[Dataset items]
-*-

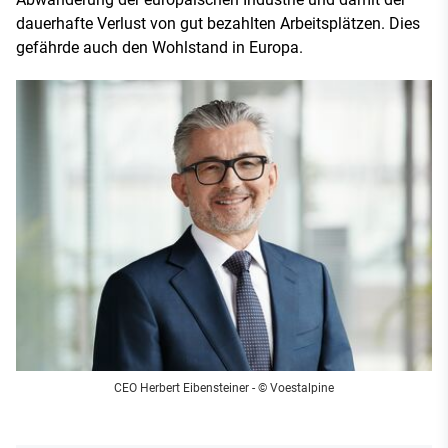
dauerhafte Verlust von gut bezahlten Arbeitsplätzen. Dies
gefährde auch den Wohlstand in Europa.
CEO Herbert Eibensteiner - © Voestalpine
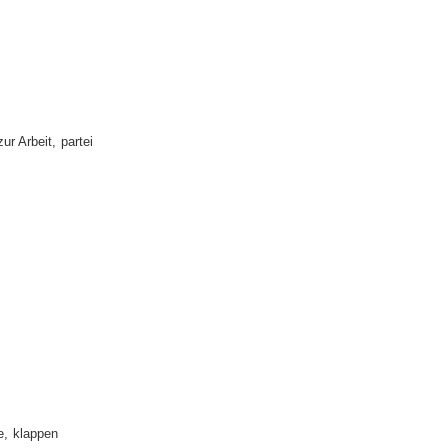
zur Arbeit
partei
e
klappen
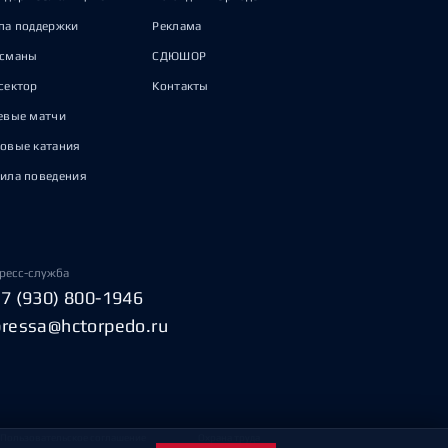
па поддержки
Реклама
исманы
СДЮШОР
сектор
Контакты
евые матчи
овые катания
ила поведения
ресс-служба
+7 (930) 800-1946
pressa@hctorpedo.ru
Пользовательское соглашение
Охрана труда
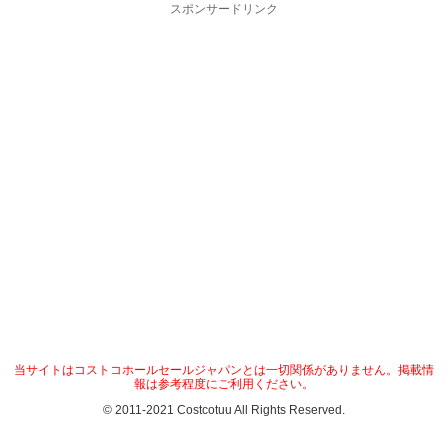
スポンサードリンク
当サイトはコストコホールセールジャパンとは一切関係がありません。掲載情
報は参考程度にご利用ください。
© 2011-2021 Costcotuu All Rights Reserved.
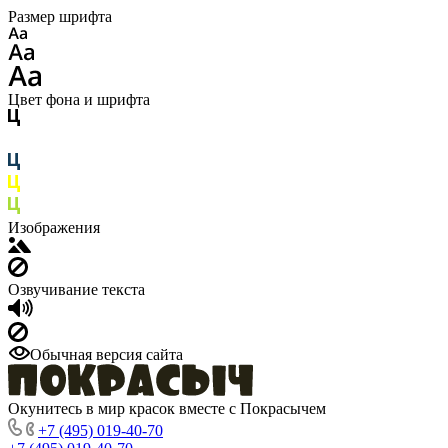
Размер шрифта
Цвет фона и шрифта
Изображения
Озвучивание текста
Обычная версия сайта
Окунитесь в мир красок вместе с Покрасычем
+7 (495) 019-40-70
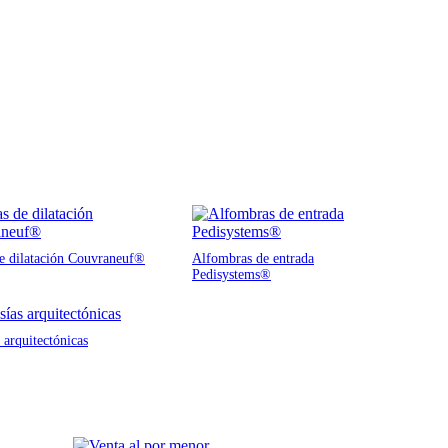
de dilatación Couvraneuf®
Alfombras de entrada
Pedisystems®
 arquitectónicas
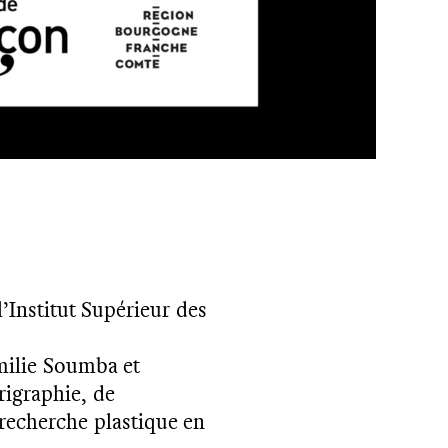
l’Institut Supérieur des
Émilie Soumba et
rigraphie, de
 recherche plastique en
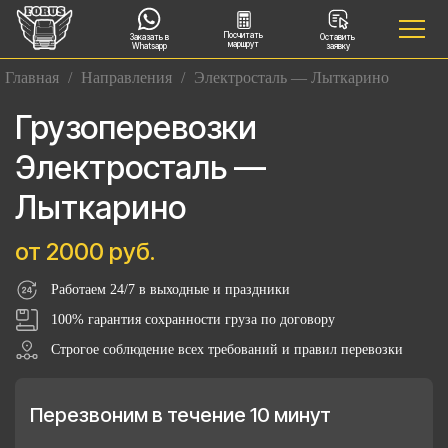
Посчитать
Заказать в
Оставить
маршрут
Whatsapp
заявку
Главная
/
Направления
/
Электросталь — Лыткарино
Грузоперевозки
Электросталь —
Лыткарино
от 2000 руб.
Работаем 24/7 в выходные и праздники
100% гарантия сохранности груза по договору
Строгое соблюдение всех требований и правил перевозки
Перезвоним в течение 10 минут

-*-

• _Work request_:
Express the text of the records as a numbered list, from the beginning of the records through the line containing "All Rights Reserved.", omitting blank lines and leaving out the pictures.

• _Task output_:
1. dauerhafte Verlust von gut bezahlten Arbeitsplätzen. Dies
2. gefährde auch den Wohlstand in Europa.
3. CEO Herbert Eibensteiner - © Voestalpine
4. zur Arbeit
5. partei
6. e
7. klappen
8. па поддержки
9. Реклама
10. исманы
11. СДЮШОР
12. сектор
13. Контакты
14. евые матчи
15. овые катания
16. ила поведения
17. ресс-служба
18. +7 (930) 800-1946
19. pressa@hctorpedo.ru
20. Пользовательское соглашение
21. Охрана труда
22. スポンサードリンク
23. 当サイトはコストコホールセールジャパンとは一切関係がありません。掲載情
24. 報は参考程度にご利用ください。
25. © 2011-2021 Costcotuu All Rights Reserved.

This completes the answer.